Paulina Market is the only exception

The first thing one sees upon entering the store is a wooden pig head that feeds counter tickets from its mouth, a church pew that can hold an overflow crowd, and the smell of dozens of different meats (smoked and raw). Truly, this is the work of a butcher. Originally a German deli – the distinction is crucial – on Chicago’s North Side, Paulina has maintained its roots while evolving with the times.

We will always strive to get the best product. Anything less than the best will be discarded. Bill Begale, the owner of the market, replied, “We send it back.”. Begale has been working for Paulina since 1984, except for a brief stint with a cheese business, and has owned the market since 2006 when he bought it from the sons of the founder, Sigmund Lekan. The property was also purchased by him in 2009.

Because this used to be a German neighborhood, this used to be a strictly German market. “However, I saw a German deli not too far from here go out of business because they wanted to stay strictly German. Asked about Paulina’s long-term success and sterling reputation, he cited consistency, “and always trying to keep up with the times.”

Consistency and being open to change seem to be contradictory concepts at first glance. Visiting Paulina Market, however, proves otherwise. Attention to detail is what makes Paulina so lauded, so popular, so well-known, and so respected, both for its products and for its customers.

Paulina is currently

Paulina currently offers a huge selection of meat, the core of its business, that can be bought fresh, frozen, or smoked. Almost all of their suppliers are Midwestern (though not exclusively), and the meat is mostly dressed in-house. Fresh meat includes almost every cut imaginable, Begale said, including Wagyu (newly added due to customer demand), tomahawk steaks, tenderloins, T-bones, eye of round, top sirloin, prime New York strip, skirt, flatiron, and oxtails, as well as multiple cuts of veal, lamb, and pork. There are also chickens, ducks, and turkeys available.
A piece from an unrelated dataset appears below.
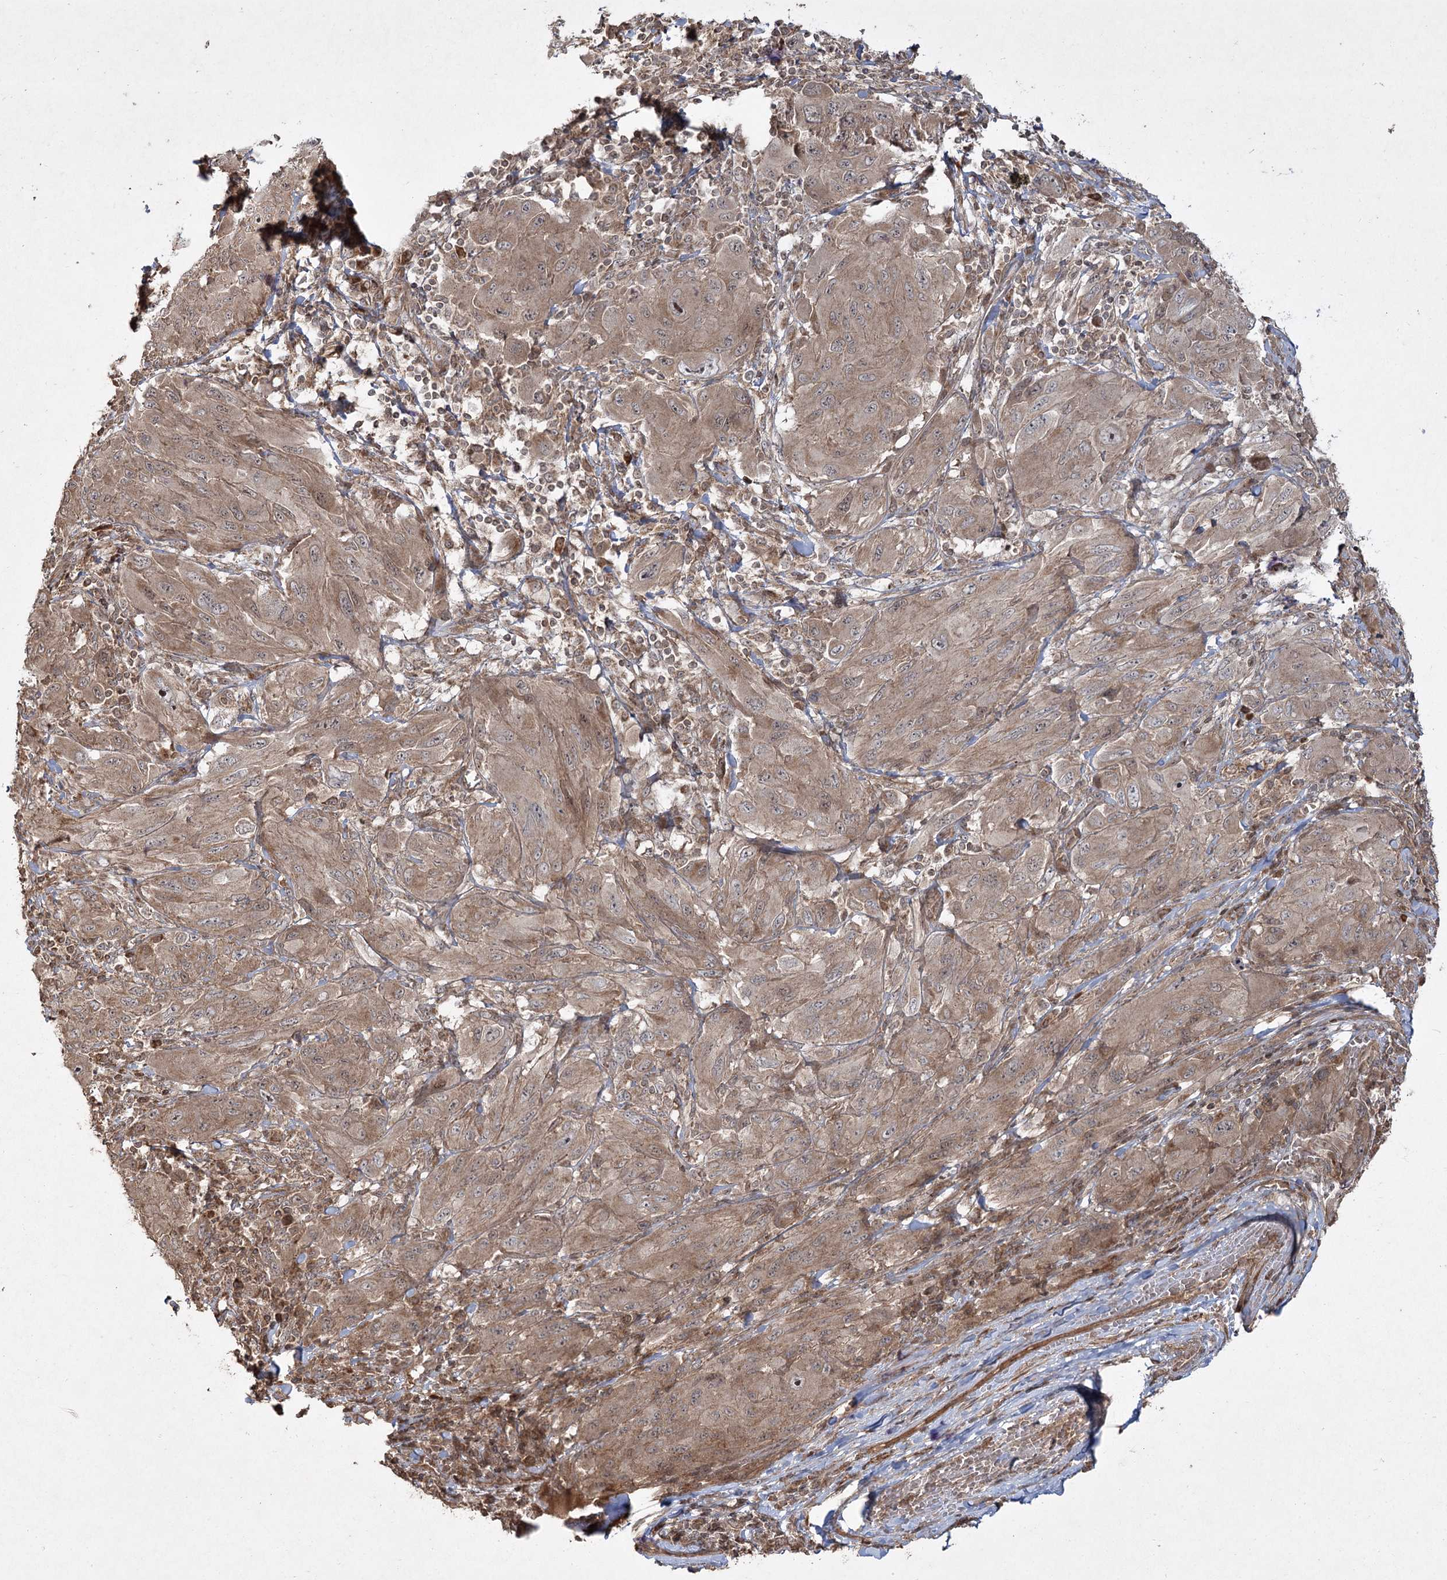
{"staining": {"intensity": "moderate", "quantity": ">75%", "location": "cytoplasmic/membranous,nuclear"}, "tissue": "melanoma", "cell_type": "Tumor cells", "image_type": "cancer", "snomed": [{"axis": "morphology", "description": "Malignant melanoma, NOS"}, {"axis": "topography", "description": "Skin"}], "caption": "This is an image of immunohistochemistry staining of malignant melanoma, which shows moderate staining in the cytoplasmic/membranous and nuclear of tumor cells.", "gene": "CPLANE1", "patient": {"sex": "female", "age": 91}}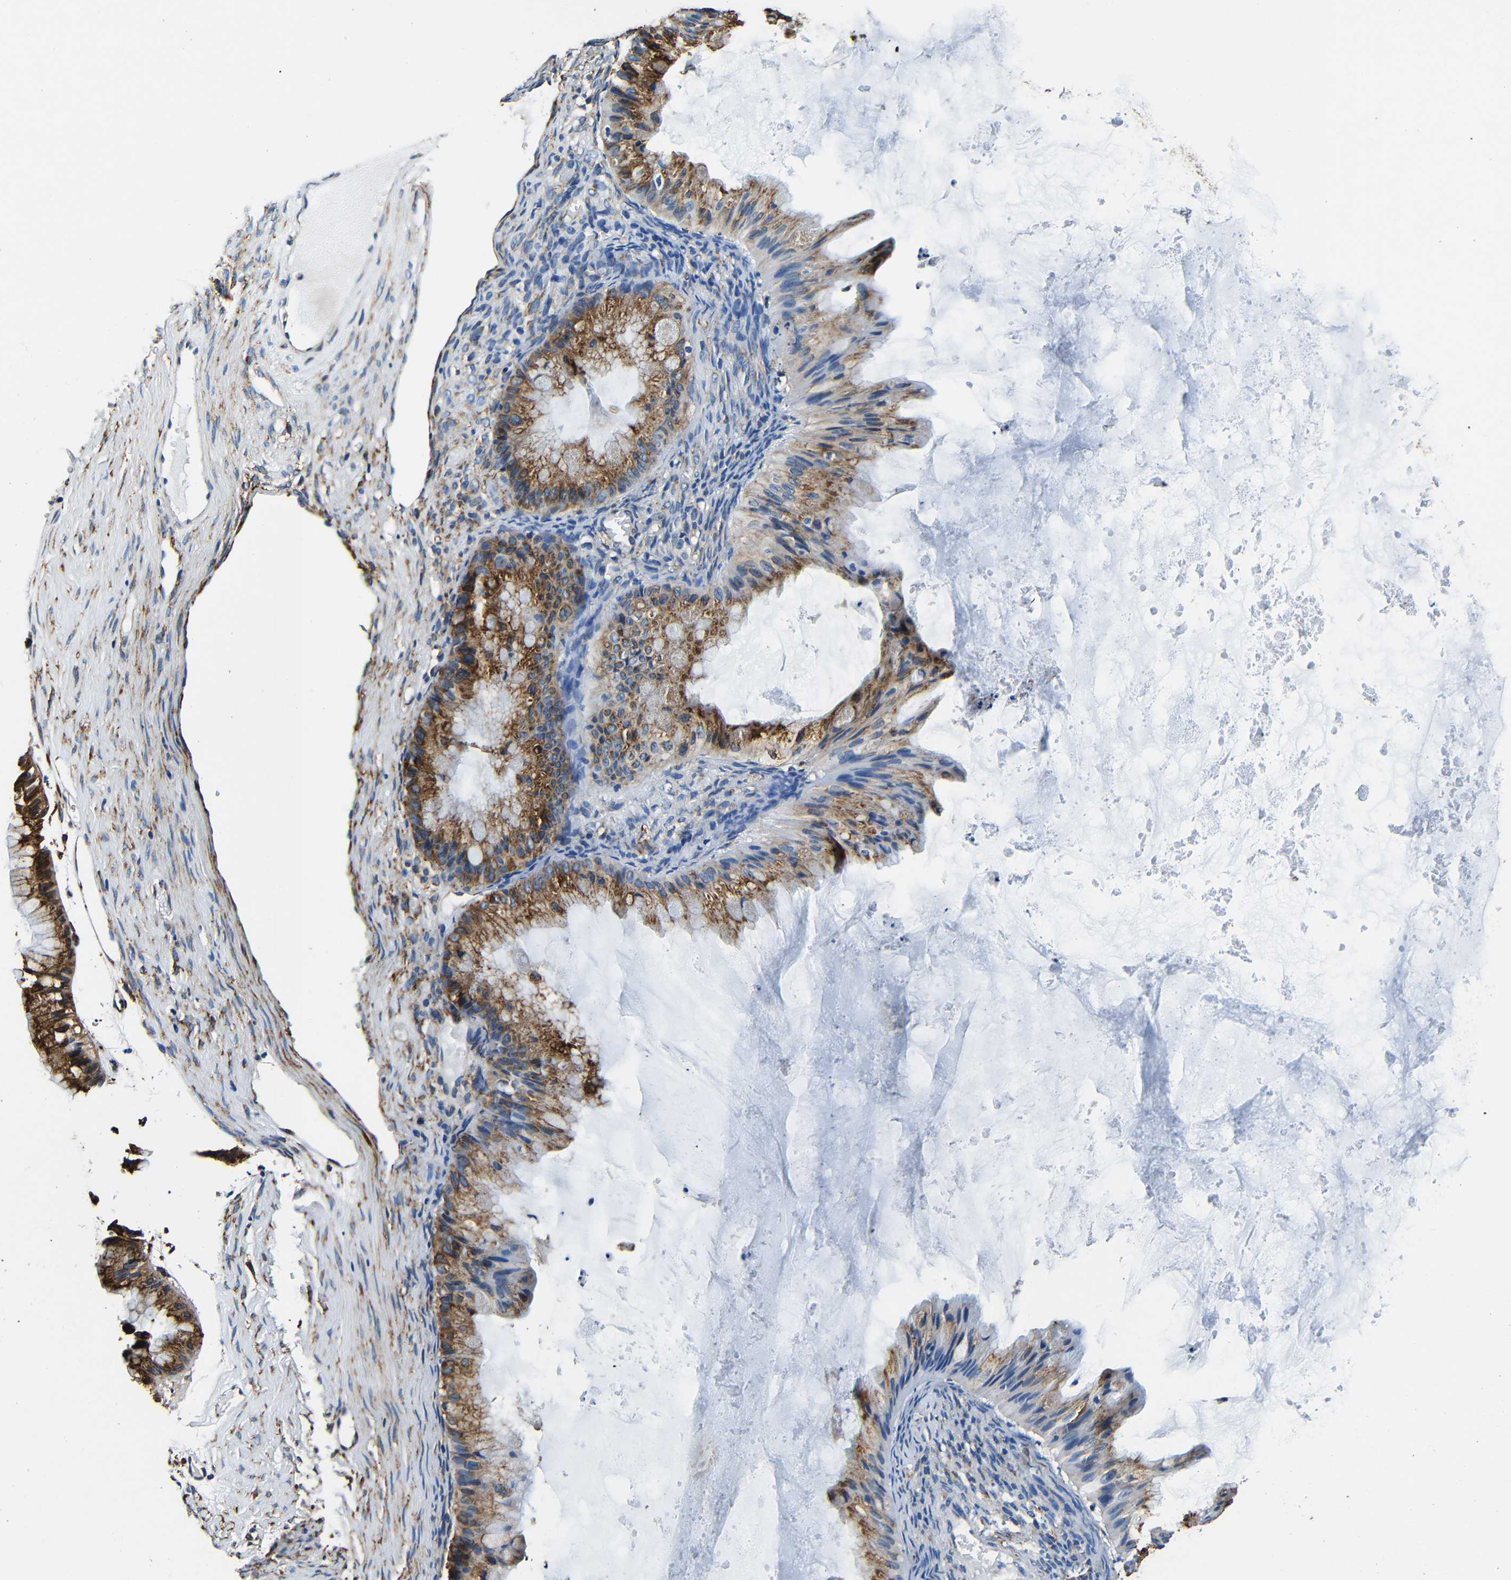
{"staining": {"intensity": "strong", "quantity": ">75%", "location": "cytoplasmic/membranous"}, "tissue": "ovarian cancer", "cell_type": "Tumor cells", "image_type": "cancer", "snomed": [{"axis": "morphology", "description": "Cystadenocarcinoma, mucinous, NOS"}, {"axis": "topography", "description": "Ovary"}], "caption": "Immunohistochemistry (IHC) photomicrograph of ovarian cancer (mucinous cystadenocarcinoma) stained for a protein (brown), which reveals high levels of strong cytoplasmic/membranous staining in approximately >75% of tumor cells.", "gene": "RRBP1", "patient": {"sex": "female", "age": 61}}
A wide range of smoked meats are available, including sausages and sausage “stix,” brats, jerky, links, and beef chips. There are a variety of frozen meats at the store, including ostrich patties, buffalo patties (rib eye or ground), rabbit, pheasant, elk patties, and wild boar patties. Until recently, Begale offered alligator burgers, but they aren’t available anymore. The store has a small beer and wine section, condiments section, and candy. Not much produce is available, but this is a butcher shop, not a grocery store.
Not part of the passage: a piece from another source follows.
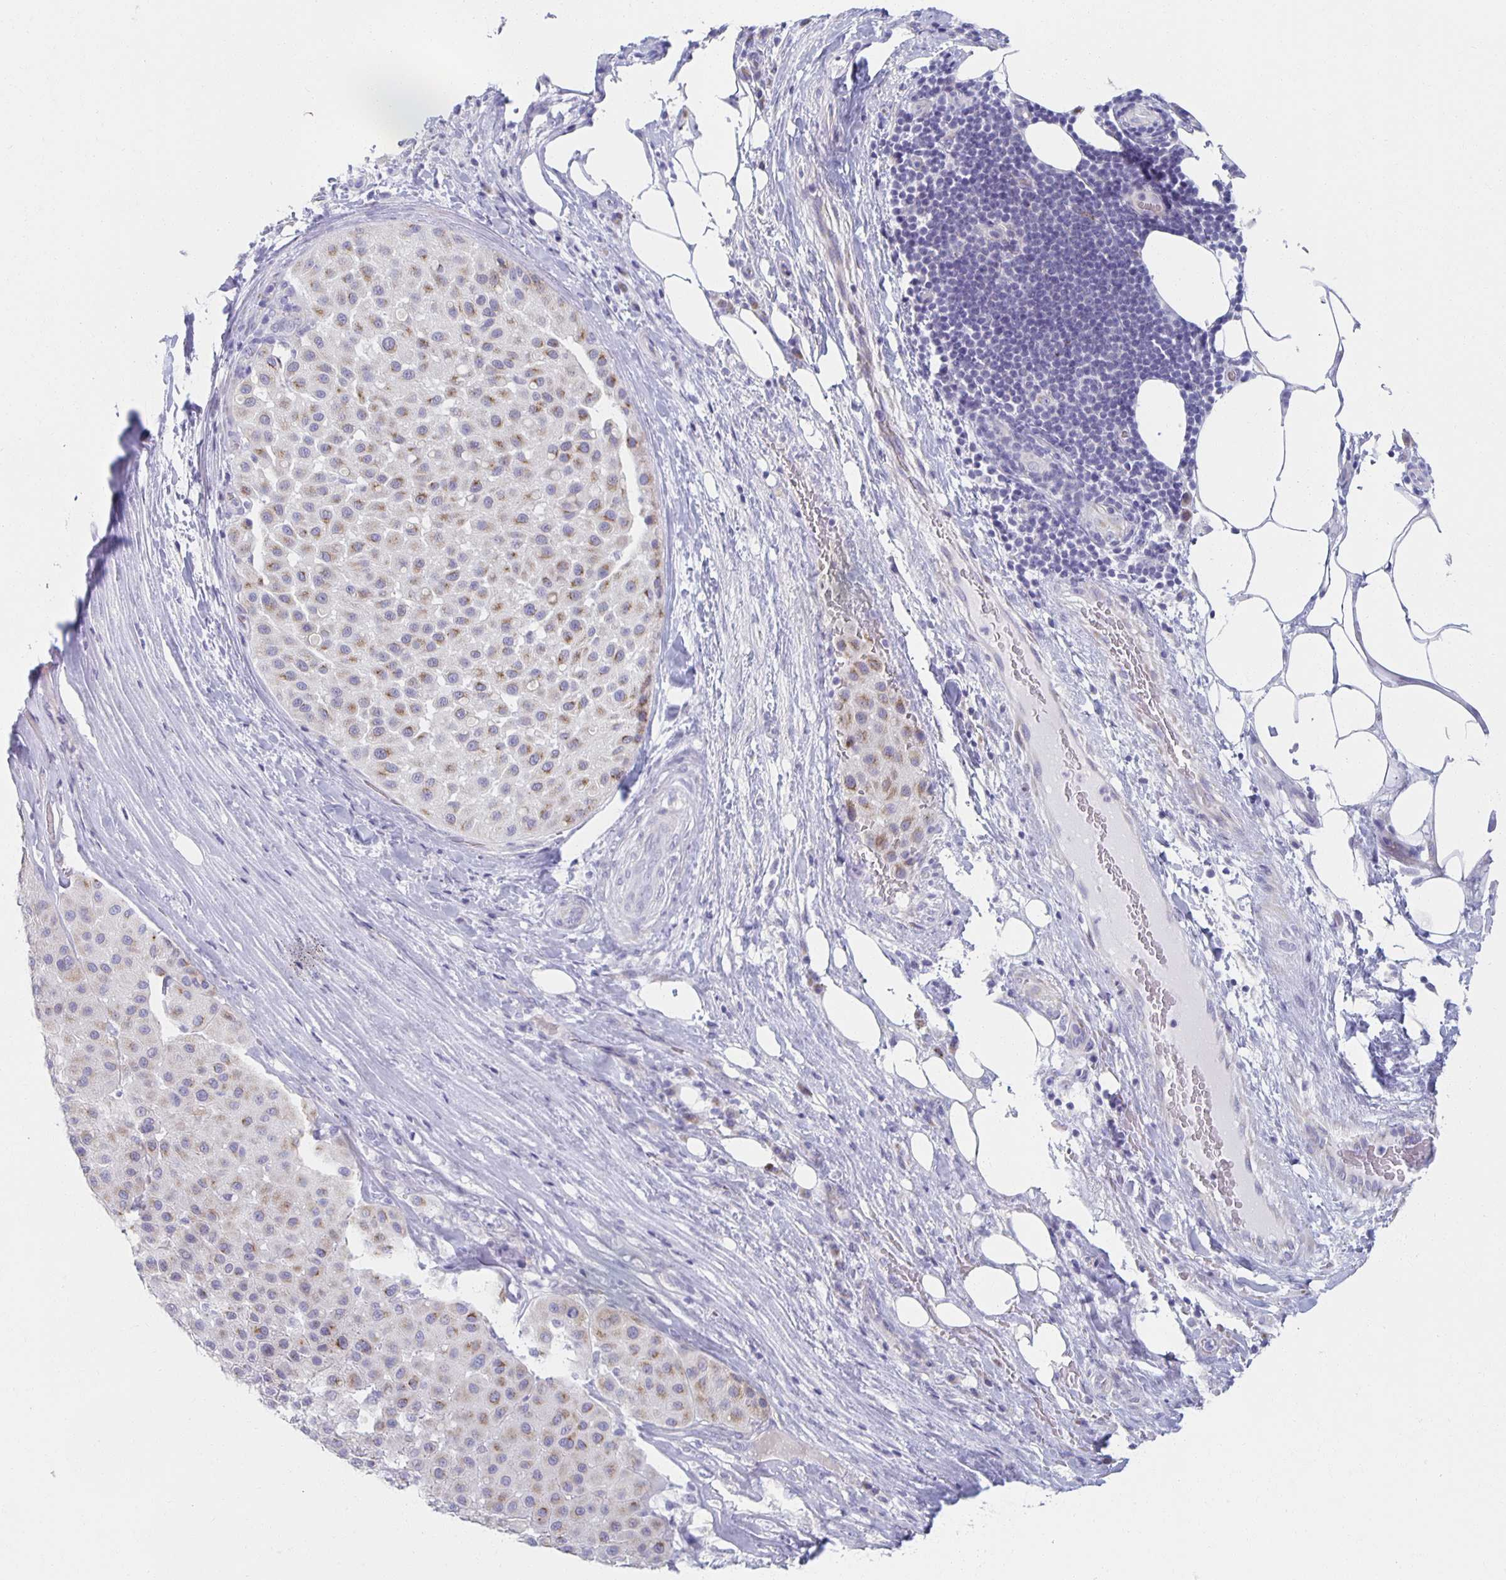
{"staining": {"intensity": "moderate", "quantity": "25%-75%", "location": "cytoplasmic/membranous"}, "tissue": "melanoma", "cell_type": "Tumor cells", "image_type": "cancer", "snomed": [{"axis": "morphology", "description": "Malignant melanoma, Metastatic site"}, {"axis": "topography", "description": "Smooth muscle"}], "caption": "Melanoma was stained to show a protein in brown. There is medium levels of moderate cytoplasmic/membranous expression in approximately 25%-75% of tumor cells.", "gene": "TEX44", "patient": {"sex": "male", "age": 41}}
There are several markets in Paulina

The Paulina Market is both a remnant of the past and a symbol of the future. It is important to know Chicago’s meatpacking history and how its rise and fall have shaped our industry today in order to understand where it came from, why it’s important now, and where it’s going. In 1865, the Union Stock Yards opened in Chicago, initiating a long and storied history of meatpacking in the city. In a 2017 article for Chicagoly, historian Richard Lindberg wrote about the Stock Yard’s origins: “In this growing city where manufacturing and transportation had transformed a sleepy frontier garrison (Fort Dearborn) into a new and emerging metropolis of the mid-continent, livestock and meat-packing had to be reined in and consolidated through the use of sound business principles.”